In three weeks of visiting, Ravi and Thelma were surprised to meet so many individuals and organizations working on environmental, labor, poverty and other justice issues at the grassroots level. They identified these groups as "fellow travelers" and remarked that the groundswell of peace activism in the States against the war in Iraq can be the seed of a national PHM mobilization.
- The People's Health Movement is formed by individuals and community groups letting their voices be heard and taking an active role in shaping alternatives to the current situation.
Testimonies, like that of Barbara Walsh, a disabled Medicaid recipient who spoke at the Community Forum, have been and should continue to be part of building the PHM. Empowering individuals to take action for change is essential-just as Barbara does by joining Health Care for All, an organization fighting for universal health care access in Massachusetts. Ravi's description of the trains that brought people from all over India to an organizing meeting in Hydrabad for the People's Health Assembly in 2000, complete with rolling workshops and popular theater at each stop, struck us as a wonderful example of this principle.
- Community empowerment projects must be accompanied by national and international policy change efforts.
Ravi described the need to work in both arenas. Empowerment without policy change risks co-optation and the creation of parallel institutions absolving governments of their responsibilities for health and health care. On the other hand, when international organizations move away from people-centered agendas for change and public health specialists become jet-setting consultants, greatly influenced by transnational corporations, all the resources poured into initiatives have little effect on the basic determinants of health (such as hunger, poverty, draught and environmental contamination). This was clearly demonstrated by the failure of a twenty-year World Bank project in India.

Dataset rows

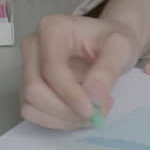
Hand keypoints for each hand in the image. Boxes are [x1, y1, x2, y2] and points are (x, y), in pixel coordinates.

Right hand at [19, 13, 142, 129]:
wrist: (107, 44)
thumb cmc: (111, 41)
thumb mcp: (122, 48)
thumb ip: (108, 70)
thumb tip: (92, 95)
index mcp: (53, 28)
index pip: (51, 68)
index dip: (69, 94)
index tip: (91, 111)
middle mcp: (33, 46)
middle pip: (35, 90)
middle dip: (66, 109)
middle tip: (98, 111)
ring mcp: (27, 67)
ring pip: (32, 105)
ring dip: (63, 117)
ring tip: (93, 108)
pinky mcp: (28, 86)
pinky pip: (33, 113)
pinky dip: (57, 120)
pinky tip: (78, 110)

---

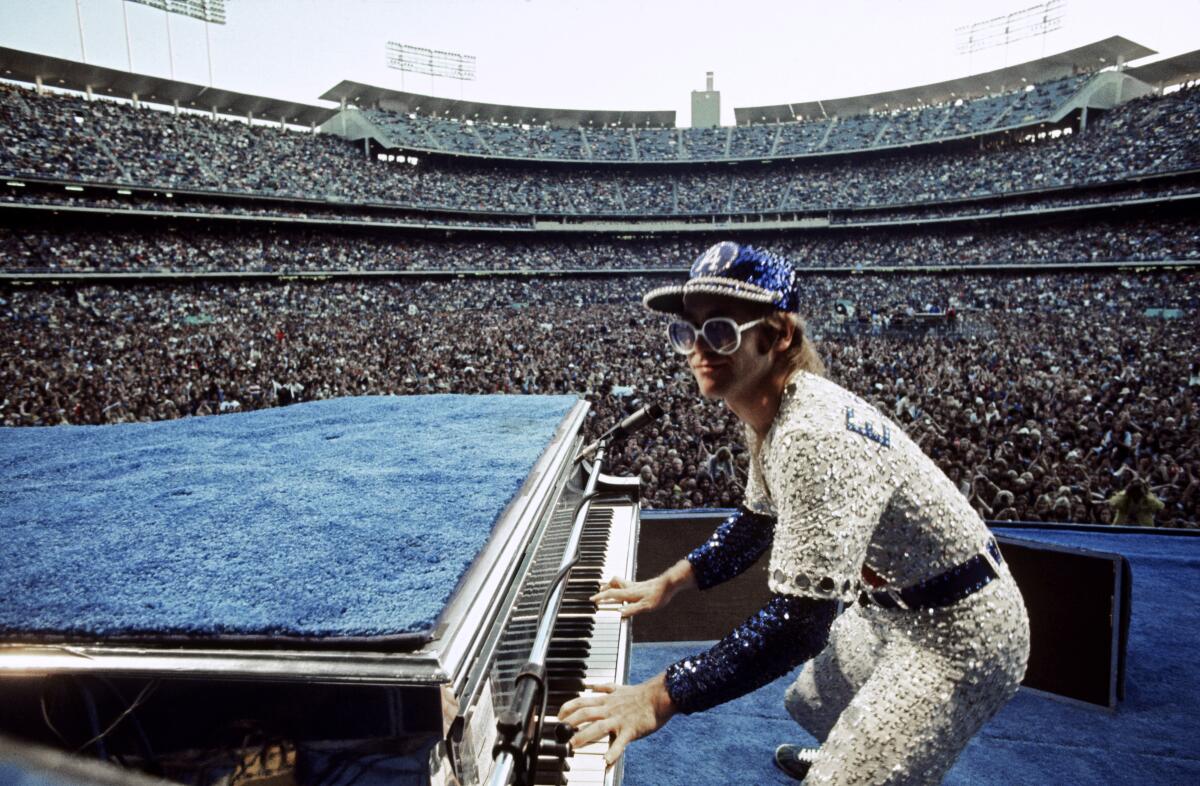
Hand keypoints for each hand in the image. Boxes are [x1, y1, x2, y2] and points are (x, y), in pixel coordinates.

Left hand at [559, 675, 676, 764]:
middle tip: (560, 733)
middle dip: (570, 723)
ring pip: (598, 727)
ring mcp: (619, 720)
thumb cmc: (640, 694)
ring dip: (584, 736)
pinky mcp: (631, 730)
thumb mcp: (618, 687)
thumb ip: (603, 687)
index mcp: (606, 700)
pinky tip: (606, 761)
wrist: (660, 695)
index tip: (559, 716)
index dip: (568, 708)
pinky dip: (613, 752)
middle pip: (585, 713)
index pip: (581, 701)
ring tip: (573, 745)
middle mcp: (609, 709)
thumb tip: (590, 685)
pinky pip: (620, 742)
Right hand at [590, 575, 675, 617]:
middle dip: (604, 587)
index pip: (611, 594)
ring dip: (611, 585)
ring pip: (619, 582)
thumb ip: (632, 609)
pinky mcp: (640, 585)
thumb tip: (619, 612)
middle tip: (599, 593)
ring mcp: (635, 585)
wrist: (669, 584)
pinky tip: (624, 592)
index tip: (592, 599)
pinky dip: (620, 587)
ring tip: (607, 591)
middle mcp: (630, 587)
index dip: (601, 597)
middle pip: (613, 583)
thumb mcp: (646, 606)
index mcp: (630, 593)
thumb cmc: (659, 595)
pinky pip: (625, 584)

==

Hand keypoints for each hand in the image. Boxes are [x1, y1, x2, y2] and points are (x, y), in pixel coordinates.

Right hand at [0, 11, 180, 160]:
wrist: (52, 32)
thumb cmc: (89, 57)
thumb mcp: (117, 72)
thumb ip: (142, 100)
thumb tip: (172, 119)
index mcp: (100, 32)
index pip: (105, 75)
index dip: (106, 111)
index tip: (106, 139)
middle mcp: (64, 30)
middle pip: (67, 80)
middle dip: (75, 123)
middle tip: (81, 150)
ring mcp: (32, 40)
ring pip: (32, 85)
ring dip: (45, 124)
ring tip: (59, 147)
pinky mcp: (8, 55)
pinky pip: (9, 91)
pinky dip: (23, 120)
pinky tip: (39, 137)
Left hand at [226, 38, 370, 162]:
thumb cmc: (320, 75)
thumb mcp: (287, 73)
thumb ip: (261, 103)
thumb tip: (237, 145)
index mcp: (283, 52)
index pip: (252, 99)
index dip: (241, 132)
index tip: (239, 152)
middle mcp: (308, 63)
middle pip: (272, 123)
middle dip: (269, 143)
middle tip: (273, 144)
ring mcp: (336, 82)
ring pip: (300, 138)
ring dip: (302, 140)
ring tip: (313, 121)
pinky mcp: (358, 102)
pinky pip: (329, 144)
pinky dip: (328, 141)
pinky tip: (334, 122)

→ The problem
Repeat everything in the passage on the People's Health Movement from "- Community empowerment" down to "project in India.".

→ Response area
- Community empowerment projects must be accompanied by national and international policy change efforts.
Ravi described the need to work in both arenas. Empowerment without policy change risks co-optation and the creation of parallel institutions absolving governments of their responsibilities for health and health care. On the other hand, when international organizations move away from people-centered agendas for change and public health specialists become jet-setting consultants, greatly influenced by transnational corporations, all the resources poured into initiatives have little effect on the basic determinants of health (such as hunger, poverty, draught and environmental contamination). This was clearly demonstrated by the failure of a twenty-year World Bank project in India.